Task brief
Lines containing the word "inequalities" are the ones to copy from the records below.
(Beginning of Data under study)
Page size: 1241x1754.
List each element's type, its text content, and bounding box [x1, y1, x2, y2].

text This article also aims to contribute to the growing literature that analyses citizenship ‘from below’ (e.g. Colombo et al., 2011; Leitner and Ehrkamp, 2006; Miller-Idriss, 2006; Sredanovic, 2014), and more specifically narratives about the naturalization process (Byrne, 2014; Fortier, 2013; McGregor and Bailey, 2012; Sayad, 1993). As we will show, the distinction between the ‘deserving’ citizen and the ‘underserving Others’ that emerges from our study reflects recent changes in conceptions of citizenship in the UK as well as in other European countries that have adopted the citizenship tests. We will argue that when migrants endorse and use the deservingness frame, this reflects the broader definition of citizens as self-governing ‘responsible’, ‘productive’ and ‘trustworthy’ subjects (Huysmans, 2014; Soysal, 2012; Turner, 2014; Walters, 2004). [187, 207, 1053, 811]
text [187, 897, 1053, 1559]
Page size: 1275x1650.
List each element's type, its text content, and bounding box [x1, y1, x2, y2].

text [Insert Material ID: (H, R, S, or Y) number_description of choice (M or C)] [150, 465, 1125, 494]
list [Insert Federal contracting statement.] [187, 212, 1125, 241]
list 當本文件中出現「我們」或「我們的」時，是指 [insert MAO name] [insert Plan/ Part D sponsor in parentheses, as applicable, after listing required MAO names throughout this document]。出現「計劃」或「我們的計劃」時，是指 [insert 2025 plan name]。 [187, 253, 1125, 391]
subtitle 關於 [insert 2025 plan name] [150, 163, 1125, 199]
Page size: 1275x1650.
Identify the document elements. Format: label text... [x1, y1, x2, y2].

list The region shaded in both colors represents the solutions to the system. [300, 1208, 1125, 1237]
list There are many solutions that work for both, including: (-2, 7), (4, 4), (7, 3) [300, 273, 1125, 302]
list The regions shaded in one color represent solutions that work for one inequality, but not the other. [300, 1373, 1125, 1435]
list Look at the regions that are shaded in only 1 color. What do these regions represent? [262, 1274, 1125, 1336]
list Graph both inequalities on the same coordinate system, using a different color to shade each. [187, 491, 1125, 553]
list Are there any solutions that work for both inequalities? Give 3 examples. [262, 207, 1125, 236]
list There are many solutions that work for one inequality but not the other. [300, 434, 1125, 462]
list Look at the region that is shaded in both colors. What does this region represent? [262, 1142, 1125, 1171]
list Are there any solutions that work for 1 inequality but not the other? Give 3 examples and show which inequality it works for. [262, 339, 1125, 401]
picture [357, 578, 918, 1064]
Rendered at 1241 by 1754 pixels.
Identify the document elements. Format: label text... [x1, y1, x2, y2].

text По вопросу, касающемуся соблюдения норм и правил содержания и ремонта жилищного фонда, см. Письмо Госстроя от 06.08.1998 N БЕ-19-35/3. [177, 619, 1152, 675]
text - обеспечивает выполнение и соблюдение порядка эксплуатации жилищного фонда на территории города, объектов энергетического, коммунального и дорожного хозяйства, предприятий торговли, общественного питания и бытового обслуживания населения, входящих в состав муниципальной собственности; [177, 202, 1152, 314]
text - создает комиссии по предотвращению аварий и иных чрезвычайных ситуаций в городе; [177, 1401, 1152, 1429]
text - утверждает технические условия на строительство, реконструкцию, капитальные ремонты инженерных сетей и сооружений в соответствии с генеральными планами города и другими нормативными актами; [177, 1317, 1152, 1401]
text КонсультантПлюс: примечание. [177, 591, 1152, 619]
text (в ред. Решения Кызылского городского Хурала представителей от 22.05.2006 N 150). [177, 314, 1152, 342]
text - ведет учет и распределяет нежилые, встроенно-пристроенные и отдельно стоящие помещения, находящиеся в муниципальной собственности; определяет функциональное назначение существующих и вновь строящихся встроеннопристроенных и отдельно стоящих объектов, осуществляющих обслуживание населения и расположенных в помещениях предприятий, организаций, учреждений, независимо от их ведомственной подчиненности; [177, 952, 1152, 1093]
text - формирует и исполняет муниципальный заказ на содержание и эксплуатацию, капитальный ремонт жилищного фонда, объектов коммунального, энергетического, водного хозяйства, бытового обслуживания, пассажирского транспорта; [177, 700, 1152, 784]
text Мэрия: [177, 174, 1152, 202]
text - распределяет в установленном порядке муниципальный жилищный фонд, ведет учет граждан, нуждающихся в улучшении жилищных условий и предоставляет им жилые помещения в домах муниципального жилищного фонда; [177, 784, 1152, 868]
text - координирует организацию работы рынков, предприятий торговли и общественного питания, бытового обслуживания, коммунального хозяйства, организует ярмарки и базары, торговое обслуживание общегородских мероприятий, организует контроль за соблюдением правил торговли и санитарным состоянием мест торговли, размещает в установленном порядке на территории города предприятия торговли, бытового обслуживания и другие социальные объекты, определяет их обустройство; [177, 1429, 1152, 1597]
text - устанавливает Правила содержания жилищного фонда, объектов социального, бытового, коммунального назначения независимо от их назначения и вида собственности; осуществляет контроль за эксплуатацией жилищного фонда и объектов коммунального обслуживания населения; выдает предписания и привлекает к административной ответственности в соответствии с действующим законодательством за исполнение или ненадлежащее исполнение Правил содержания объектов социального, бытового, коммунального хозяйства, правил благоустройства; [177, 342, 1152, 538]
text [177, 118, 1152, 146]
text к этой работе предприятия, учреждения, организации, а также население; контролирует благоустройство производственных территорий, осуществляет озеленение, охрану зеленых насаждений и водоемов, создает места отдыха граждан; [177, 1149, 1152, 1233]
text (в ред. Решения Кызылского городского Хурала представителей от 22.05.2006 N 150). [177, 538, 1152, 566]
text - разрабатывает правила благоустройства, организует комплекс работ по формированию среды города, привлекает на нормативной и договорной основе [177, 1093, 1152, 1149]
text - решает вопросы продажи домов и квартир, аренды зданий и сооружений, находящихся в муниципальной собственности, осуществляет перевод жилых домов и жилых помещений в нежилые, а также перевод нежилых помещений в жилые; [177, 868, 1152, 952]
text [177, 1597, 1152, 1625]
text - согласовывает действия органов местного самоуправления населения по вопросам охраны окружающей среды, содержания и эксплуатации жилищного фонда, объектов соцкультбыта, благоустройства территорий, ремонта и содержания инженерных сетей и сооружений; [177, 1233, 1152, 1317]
(End of Data under study)
Answer to this problem
list Graph both inequalities on the same coordinate system, using a different color to shade each. [187, 491, 1125, 553]
list Are there any solutions that work for both inequalities? Give 3 examples. [262, 207, 1125, 236]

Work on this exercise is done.